Mechanical support – stiff supporting elements such as steel plates can be installed at the cutterhead of the TBM. This is similar to timber boarding in traditional tunnelling methods.
The choice between EPB and Slurry TBM
For major tunnelling projects in soft ground, the choice of the TBM usually comes down to a battle between EPB and slurry, with occasional use of multi-modes/hybrid machines.

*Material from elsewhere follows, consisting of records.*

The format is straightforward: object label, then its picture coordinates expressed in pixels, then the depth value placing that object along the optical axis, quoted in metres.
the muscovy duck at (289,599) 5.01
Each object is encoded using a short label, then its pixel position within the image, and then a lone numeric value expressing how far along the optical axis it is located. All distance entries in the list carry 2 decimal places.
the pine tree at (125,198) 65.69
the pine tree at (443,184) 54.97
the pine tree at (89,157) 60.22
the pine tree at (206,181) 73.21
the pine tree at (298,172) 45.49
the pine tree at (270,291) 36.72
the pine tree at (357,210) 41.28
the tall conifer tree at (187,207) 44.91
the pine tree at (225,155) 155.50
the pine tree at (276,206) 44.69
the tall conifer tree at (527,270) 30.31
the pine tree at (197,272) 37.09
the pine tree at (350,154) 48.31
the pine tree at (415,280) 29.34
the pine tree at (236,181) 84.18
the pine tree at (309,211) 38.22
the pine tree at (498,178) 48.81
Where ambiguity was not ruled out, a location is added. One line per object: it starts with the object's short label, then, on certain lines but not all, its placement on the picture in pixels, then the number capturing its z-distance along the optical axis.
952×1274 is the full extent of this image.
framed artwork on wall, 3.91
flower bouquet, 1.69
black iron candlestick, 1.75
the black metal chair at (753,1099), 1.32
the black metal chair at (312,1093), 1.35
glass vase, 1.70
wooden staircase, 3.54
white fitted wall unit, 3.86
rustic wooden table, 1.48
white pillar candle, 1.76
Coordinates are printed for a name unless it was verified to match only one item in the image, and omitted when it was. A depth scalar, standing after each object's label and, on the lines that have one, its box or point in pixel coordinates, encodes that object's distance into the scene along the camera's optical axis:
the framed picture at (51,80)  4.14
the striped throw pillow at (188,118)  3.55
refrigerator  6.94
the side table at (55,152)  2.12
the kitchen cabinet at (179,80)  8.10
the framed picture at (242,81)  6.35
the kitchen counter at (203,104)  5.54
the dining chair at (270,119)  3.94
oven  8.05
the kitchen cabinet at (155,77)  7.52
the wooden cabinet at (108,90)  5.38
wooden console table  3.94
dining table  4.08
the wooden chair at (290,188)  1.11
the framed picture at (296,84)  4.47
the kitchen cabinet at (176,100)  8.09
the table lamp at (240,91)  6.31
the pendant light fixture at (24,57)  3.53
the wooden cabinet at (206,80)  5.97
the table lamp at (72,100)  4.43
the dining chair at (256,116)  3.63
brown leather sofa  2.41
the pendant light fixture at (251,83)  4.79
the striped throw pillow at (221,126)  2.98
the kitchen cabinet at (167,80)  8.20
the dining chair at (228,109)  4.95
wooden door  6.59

Ground particle size - Slurry TBMs are mostly for use in coarse-grained ground, whereas EPB TBMs are mostly for use in fine-grained ground (such as clay). For the slurry machine, the finer the soil, the more difficult it is the separate it from the slurry. This leads to more difficulty in the re-use the bentonite, and the reduction in water content of the muck to be disposed of. The more watery the muck is, the higher cost is associated in the transportation; in the worst case, special trucks have to be used. In contrast, in the case of EPB machine, fine-particle soil helps forming a plug in the screw conveyor, therefore helping the control of balancing pressure.
Ground water – Slurry TBMs are better capable in dealing with higher permeability of the ground
Ground movement – although both EPB and slurry machines are very good at controlling ground movement, Slurry machine is arguably better (marginally) in this respect, due to its higher accuracy in the control of balancing pressure.
Production rates – EPB has greater potential for higher production (advancement) rates. EPB machine has the flexibility to operate in open mode in stiff ground with little water ingress.
Muck handling – muck from EPB can mostly be transported straightaway whereas for slurry machine it has to go through separation plant.
Power requirement – slurry machine normally less power (torque) requirement for the cutterhead
Upfront cost – EPB machine usually has lower cost
Work site – EPB usually requires a smaller site and launch shaft. Slurry machine requires slurry treatment plant, bentonite storage and muck separation plant
Operation – the pressure control for slurry machine is more systematic hence easier to understand and operate
Maintenance – Slurry machine usually has less wear thus less maintenance interventions
The multimode/hybrid TBM
EPB and Slurry machines do not necessarily have to be mutually exclusive. A TBM can be configured to include function for both modes. Multi-mode TBMs offer the flexibility to adapting the changing ground conditions. Some machines offer the capability of switching between EPB, slurry, open face and compressed air, to cope with all foreseeable ground conditions during the drive. However, the conversion typically can take between days and weeks to complete, during which is the TBM’s downtime (no production). Therefore the conversion has to be limited to as few times as possible, and typically only 1-2 times during the drive. Also, the upfront cost for procuring such a complex TBM is naturally higher compared to its peers.